By Coralee Hochstedler
If you’ve been on campus at all this semester, you have probably seen at least one person on some sort of four-wheeled board. Many were driven to this hobby out of boredom during the nation-wide stay at home order last March. However, that is far from where it first started at Malone.
“I started [skating] my freshman year,” Luke Kondak, senior music major, said. “One of my friends had a Penny board, so I got one too. After that I just kinda kept using it because it was so nice to get around campus.” Kondak, along with his brother Graham Kondak, have been widely credited as the first skaters on campus.
“It’s fun, being one of the original people who started skating, because there’s people who I saw last year who didn’t have skateboards at all and now all of a sudden they’ve got their longboard or whatever this year. It’s fun!” Graham Kondak said, welcoming newcomers to the hobby with open arms.
The increase of skaters has, naturally, brought with it an expansion of the skating community; it seems that where there is one skater another will soon follow. The community aspect of skating is potentially one of the most appealing incentives to buying your own board.
“It’s just skating with other people and having fun, really,” Graham Kondak said. “Like, it’s nice to get around on and makes it easy to get to class really fast, but ultimately when you’re skating and laughing with other people it just makes it so much more fun!”

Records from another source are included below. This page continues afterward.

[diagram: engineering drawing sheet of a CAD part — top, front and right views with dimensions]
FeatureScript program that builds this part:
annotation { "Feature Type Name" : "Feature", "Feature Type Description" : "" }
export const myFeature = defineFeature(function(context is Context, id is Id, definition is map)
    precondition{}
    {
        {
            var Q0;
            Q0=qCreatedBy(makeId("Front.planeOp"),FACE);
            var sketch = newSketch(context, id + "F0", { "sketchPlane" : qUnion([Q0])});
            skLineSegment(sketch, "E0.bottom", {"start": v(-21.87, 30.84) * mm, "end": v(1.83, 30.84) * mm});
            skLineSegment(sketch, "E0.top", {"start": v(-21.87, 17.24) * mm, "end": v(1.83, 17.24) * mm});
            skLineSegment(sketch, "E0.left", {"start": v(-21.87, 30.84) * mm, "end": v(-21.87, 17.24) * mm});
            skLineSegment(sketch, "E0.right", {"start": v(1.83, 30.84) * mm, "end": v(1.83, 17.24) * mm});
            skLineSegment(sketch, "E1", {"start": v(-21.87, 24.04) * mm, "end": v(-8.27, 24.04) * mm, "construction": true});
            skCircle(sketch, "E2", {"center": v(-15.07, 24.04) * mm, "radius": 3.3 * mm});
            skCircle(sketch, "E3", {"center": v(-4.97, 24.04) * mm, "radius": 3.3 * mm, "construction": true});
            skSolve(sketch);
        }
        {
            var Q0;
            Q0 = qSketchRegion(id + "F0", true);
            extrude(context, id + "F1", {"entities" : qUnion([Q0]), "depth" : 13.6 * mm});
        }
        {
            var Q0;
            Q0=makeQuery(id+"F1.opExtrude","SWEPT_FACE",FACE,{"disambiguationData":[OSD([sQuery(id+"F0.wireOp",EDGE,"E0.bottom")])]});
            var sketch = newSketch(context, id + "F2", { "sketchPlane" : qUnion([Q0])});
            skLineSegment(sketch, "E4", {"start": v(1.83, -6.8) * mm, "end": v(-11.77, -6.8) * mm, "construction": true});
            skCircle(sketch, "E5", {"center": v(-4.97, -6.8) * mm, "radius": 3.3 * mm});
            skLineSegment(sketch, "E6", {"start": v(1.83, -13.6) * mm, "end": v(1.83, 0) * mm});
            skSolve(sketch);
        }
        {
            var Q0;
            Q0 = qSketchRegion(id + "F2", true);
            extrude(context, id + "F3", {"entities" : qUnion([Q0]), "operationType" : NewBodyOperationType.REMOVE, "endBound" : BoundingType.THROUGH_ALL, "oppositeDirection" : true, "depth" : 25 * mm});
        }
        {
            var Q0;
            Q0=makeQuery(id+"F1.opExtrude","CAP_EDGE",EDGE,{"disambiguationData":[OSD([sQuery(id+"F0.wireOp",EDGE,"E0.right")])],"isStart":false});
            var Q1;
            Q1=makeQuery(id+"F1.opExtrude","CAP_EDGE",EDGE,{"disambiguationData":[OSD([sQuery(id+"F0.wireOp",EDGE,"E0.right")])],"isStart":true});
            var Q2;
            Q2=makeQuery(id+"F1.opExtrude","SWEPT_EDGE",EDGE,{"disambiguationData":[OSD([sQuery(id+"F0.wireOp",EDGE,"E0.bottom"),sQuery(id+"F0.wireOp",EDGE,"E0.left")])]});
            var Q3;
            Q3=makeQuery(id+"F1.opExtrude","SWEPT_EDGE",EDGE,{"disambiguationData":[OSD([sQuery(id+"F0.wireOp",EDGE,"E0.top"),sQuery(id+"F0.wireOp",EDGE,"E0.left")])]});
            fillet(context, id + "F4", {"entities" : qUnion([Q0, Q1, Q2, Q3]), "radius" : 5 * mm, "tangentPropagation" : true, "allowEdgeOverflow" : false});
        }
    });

However, getting into the world of skating can be intimidating. There are questions such as what type of board will be easiest to learn on, what types of hardware should the board be equipped with based on your environment as well as the fear of injury.
Some boards, like the Penny board, are small and inconspicuous; a great choice for taking into class. Also due to their small size, they can reach substantially high speeds. However, because they have a smaller deck, your feet cannot be as spread out and your ability to balance will be hindered. Learning on a Penny Board could be difficult.
If you decide to go with a longboard, however, you’ll have to deal with lugging around a piece of equipment that can be up to 11 pounds—not so good for taking into class. On the other hand, for leisure riding, long distances and generally having an easier time of staying on, longboards are a good choice. That being said, some skaters have taken issue with the supposed practicality of using boards as a way to efficiently make it around campus.
“It’s more challenging to skate on this campus, I would say, because all the buildings are relatively close together,” Danielle DeYoung, freshman zoo and wildlife biology major, said. “Plus it’s very hilly… [campus is] just small enough that, yeah it’s convenient if you’re going to the Johnson Center, or from Devol Hall to Regula Hall or something, but it could be considered impractical otherwise. But it’s very fun if you’re just vibing!”
“It took a long while to get comfortable, especially on hills like the Johnson Center hill—that was pretty scary,” Luke Kondak said. “My words of advice would be to take it slow, don’t go crazy and be careful. You will fall. I mean, I’ve fallen, and everyone that I know has fallen. It’s a thing that happens, you just have to be ready for it.”
Even so, the enjoyment of skating itself has drawn enough of a crowd to make it a frequented pastime on campus. Though it’s not ideal, some amount of falling and injury is to be expected. Wearing safety gear such as helmets, knee pads and elbow pads can help mitigate this concern.
With the arrival of winter and the unknown future amid COVID-19, it’s hard to tell if skating on campus will be an option in the coming months. However, during these tumultuous times, picking up a new hobby can create a generous layer of normalcy. If you ever have questions about the world of skating and how to get into it, ask your nearest skater for advice!